Prim’s twisted thoughts and nightmarish deeds are mind-reeling and stomach-turning ... Mr. Nesbø excels at manipulating this sort of ghoulish material. He can heighten suspense with a single word and wrong-foot the most attentive customer.
Deeply dark and graphically gruesome... while also drily funny at times ... Killing Moon is not the easiest book to jump into for anyone who hasn’t read the whole series, but it’s riveting even if you don’t know all the history.
Despite deep dives into a serial killer’s manipulative psyche and unflinching hard-boiled brutality, this is a virtual romp as far as Harry Hole stories go ... Nesbø sweetens the storytelling pot by wrapping fears of bioweapons in twisted-love and revenge themes and offering a master class in uncontrived red herrings
Nesbø never releases the heartstrings through an otherwise classic dark police procedural ... Fans of the series will find this sleuth’s grief and loss powerful and will appreciate how life forces Harry back into the work he does so well. Newcomers to Nesbø’s well-established investigations won’t struggle for context, though.

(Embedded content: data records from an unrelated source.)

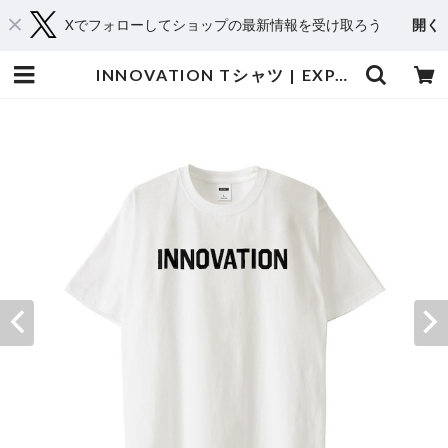
Xでフォローしてショップの最新情報を受け取ろう
開く
INNOVATION Tシャツ | EXPACT｜Raise Your Flag. Make an Impact.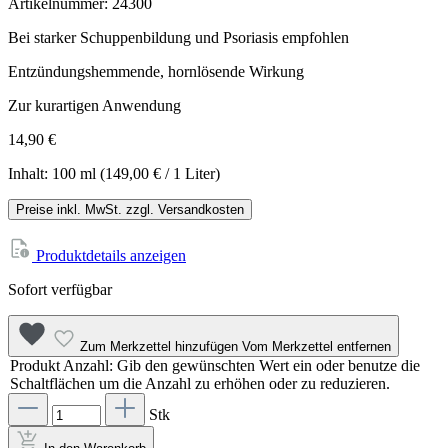
Artikelnummer:
24300
Bei starker Schuppenbildung und Psoriasis empfohlen
Entzündungshemmende, hornlösende Wirkung
Zur kurartigen Anwendung
14,90 €
Inhalt:
100 ml
(149,00 € / 1 Liter)
Preise inkl. MwSt. zzgl. Versandkosten
Produktdetails anzeigen
Sofort verfügbar
Zum Merkzettel hinzufügen
Vom Merkzettel entfernen
Produkt Anzahl: Gib den gewünschten Wert ein oder benutze die
Schaltflächen um die Anzahl zu erhöhen oder zu reduzieren.
Stk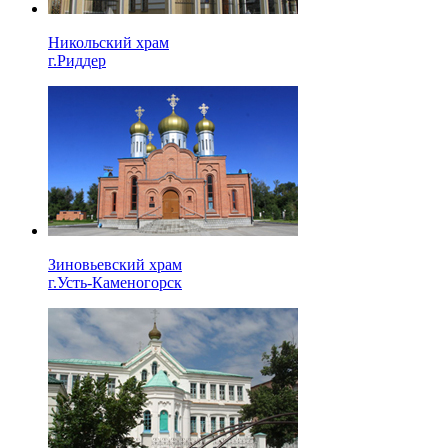
Никольский храм
г.Риддер
Зиновьевский храм
г.Усть-Каменогорск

There are a lot of noxious details in Killing Moon ... In plotting this book, Nesbø gives us a heap of misleading clues, mistaken arrests, red herrings and blind alleys. He is a master of misdirection.

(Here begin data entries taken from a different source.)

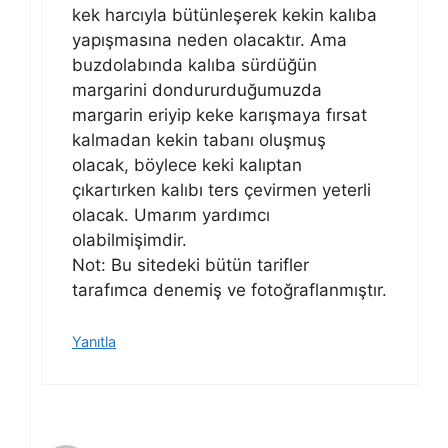
kek harcıyla bütünleşerek kekin kalıba
yapışmasına neden olacaktır. Ama
buzdolabında kalıba sürdüğün
margarini dondururduğumuzda
margarin eriyip keke karışmaya fırsat
kalmadan kekin tabanı oluşmuş
olacak, böylece keki kalıptan
çıkartırken kalıbı ters çevirmen yeterli
olacak. Umarım yardımcı
olabilmişimdir.
Not: Bu sitedeki bütün tarifler
tarafımca denemiş ve fotoğraflanmıştır.
Yanıtla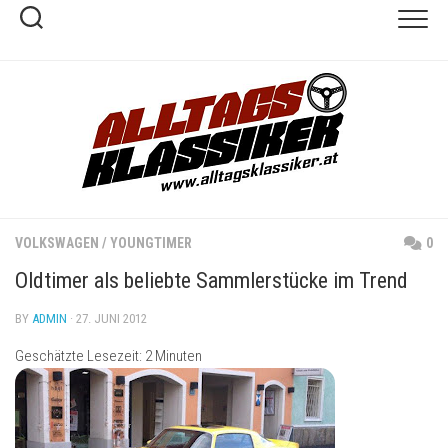
Skip
to
content
VOLKSWAGEN
/
YOUNGTIMER
0
Oldtimer als beliebte Sammlerstücke im Trend
BY
ADMIN
· 27. JUNI 2012
Geschätzte Lesezeit:
2
Minuten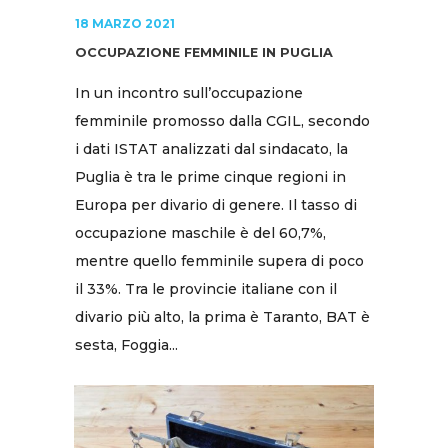
18 MARZO 2021
OCCUPAZIONE FEMMINILE IN PUGLIA
In un incontro sull’occupazione
femminile promosso dalla CGIL, secondo
i dati ISTAT analizzati dal sindacato, la
Puglia è tra le prime cinque regioni in
Europa per divario di genere. Il tasso di
occupazione maschile è del 60,7%,
mentre quello femminile supera di poco
il 33%. Tra le provincie italiane con il
divario più alto, la prima è Taranto, BAT è
sesta, Foggia...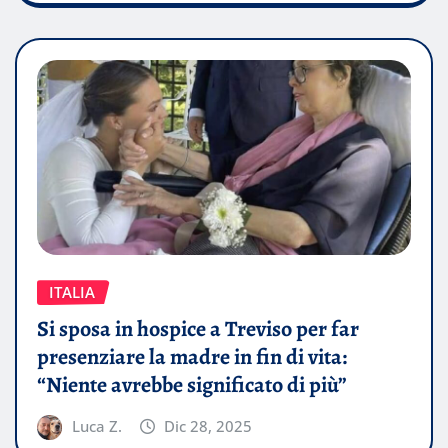
ITALIA
Si sposa in hospice a Treviso per far
presenziare la madre in fin di vita:
“Niente avrebbe significato di più”
Luca Z.
Dic 28, 2025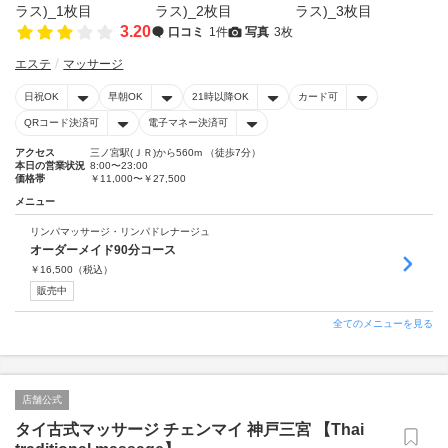
3.20
口コミ
1件
写真
3枚
エステ
マッサージ
日祝OK
早朝OK
21時以降OK
カード可
QRコード決済可
電子マネー決済可
アクセス
三ノ宮駅(ＪＲ)から560m （徒歩7分）
本日の営業状況
8:00〜23:00
価格帯
￥11,000〜￥27,500
メニュー
リンパマッサージ・リンパドレナージュ
オーダーメイド90分コース
￥
16,500
（税込）
販売中
全てのメニューを見る
店舗公式
タイ古式マッサージ チェンマイ 神戸三宮 【Thai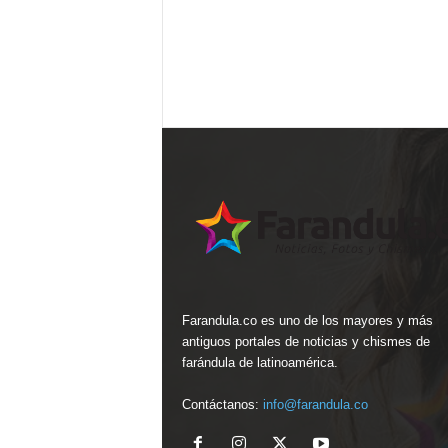
Farandula.co es uno de los mayores y más
antiguos portales de noticias y chismes de
farándula de latinoamérica.
Contáctanos:
info@farandula.co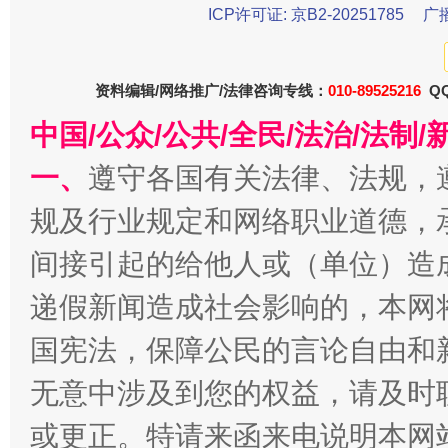
ICP许可证: 京B2-20251785
广
资料编辑/网络推广/法律咨询专线：
010-89525216
QQ
中国/公众/公共/全民/法治/法
揭开“小金库”的免责幌子
一、
遵守各国有关法律、法规，
规及行业规定和网络职业道德，
间接引起的给他人或（单位）造
递假新闻造成社会影响的，本网
国宪法，保障公民的言论自由和
无意中涉及到您的权益，请及时
受贿1.44亿！段成刚被判无期
从幼儿
或更正。特请来函来电说明本网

Killing Moon is so cruelly, brutally misogynistic and brimming with every savage cliche of crime fiction that it’s barely readable ... Storytelling that relies on tired cliches that frame women as hapless gold-digging victims who are lucky to have an ancient, alcoholic ex-cop on their case is a literary tradition we can do without.

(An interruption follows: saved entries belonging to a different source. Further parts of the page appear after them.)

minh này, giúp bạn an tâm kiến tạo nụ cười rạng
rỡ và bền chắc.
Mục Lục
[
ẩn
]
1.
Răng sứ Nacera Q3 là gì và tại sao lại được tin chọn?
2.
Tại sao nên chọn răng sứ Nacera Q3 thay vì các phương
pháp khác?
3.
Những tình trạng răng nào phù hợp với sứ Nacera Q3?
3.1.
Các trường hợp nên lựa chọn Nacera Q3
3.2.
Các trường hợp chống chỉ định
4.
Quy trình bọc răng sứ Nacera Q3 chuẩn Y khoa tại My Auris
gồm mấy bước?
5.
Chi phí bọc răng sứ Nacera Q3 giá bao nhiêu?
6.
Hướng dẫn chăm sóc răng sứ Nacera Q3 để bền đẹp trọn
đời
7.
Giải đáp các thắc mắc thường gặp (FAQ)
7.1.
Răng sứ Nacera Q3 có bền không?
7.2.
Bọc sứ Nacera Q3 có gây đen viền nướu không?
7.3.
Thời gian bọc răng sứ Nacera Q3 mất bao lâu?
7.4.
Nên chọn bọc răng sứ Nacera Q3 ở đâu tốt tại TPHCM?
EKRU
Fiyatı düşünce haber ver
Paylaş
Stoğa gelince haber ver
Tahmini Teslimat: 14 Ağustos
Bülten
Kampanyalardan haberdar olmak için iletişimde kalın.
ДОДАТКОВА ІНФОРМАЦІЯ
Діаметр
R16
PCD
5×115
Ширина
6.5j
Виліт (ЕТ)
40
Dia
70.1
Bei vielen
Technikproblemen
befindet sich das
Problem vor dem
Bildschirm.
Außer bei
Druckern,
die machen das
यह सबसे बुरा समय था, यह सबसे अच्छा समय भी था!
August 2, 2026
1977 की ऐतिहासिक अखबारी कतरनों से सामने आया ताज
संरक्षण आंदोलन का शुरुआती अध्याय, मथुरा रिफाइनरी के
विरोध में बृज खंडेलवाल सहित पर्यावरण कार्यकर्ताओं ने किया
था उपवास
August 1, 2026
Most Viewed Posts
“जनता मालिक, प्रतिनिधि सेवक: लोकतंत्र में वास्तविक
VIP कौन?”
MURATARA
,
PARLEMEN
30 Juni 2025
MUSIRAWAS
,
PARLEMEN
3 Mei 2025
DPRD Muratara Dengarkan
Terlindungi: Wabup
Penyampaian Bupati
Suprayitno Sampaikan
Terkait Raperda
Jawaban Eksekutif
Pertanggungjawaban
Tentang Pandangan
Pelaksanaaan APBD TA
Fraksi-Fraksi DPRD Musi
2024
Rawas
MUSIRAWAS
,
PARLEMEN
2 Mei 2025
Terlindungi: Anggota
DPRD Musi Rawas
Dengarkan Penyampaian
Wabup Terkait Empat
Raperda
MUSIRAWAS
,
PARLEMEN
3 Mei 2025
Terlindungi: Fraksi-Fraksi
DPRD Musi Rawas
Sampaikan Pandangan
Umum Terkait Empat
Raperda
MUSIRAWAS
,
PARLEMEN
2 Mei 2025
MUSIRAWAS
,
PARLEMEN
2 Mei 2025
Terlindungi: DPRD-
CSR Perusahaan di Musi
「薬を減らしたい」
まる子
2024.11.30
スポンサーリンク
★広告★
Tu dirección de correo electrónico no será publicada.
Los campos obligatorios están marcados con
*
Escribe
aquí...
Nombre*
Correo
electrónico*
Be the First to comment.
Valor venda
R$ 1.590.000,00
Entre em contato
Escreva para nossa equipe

Like the old pro he is, Nesbø doles out some teasing details about the killer, who calls himself Prim, early on while withholding enough information about Prim’s modus operandi, motive, and true identity to keep the pages fluttering long past bedtime. A battered hero, a memorably creepy villain, a series of false endings worthy of Jeffery Deaver: What’s not to love?
Covers familiar terrain in a too familiar way ... The killer’s unusually gruesome method is the book’s only novelty—otherwise, Nesbø hits all the typical beats of a serial killer thriller ... This is a shadow of the author’s best work.